→ WHAT THIS TASK INVOLVES
Print out each record, keeping it identical to the original.

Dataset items
____

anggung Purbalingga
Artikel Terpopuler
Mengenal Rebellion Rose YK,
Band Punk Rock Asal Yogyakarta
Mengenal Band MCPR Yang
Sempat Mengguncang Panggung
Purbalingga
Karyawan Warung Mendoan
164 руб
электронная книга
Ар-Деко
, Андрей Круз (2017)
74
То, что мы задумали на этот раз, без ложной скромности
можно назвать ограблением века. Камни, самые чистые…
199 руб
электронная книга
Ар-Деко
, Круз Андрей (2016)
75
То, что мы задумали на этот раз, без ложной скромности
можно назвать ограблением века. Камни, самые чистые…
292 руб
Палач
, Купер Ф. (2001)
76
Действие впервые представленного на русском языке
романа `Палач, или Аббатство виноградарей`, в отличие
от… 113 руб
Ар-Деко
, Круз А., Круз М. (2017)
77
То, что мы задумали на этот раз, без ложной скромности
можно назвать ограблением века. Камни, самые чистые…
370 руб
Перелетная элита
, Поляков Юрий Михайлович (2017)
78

____

→ RESULT FOR THIS EXERCISE
anggung Purbalingga
Artikel Terpopuler
Mengenal Rebellion Rose YK,
Band Punk Rock Asal Yogyakarta
Mengenal Band MCPR Yang
Sempat Mengguncang Panggung
Purbalingga
Karyawan Warung Mendoan
164 руб
электронная книга
Ар-Деко
, Андрей Круз (2017)
74
То, что мы задумали на этот раз, без ложной скромности
можно назвать ограблением века. Камни, самые чистые…
199 руб
электронная книга
Ар-Деко
, Круз Андрей (2016)
75
То, что мы задумали на этот раз, без ложной скромности
можно назвать ограблением века. Камни, самые чистые…
292 руб
Палач
, Купер Ф. (2001)
76
Действие впервые представленного на русском языке
романа `Палач, или Аббатство виноградарей`, в отличие
от… 113 руб
Ар-Деко
, Круз А., Круз М. (2017)
77
То, что мы задумали на этот раз, без ложной скромности
можно назвать ограблением века. Камни, самые чистые…
370 руб
Перелетная элита
, Поляков Юрий Михайлович (2017)
78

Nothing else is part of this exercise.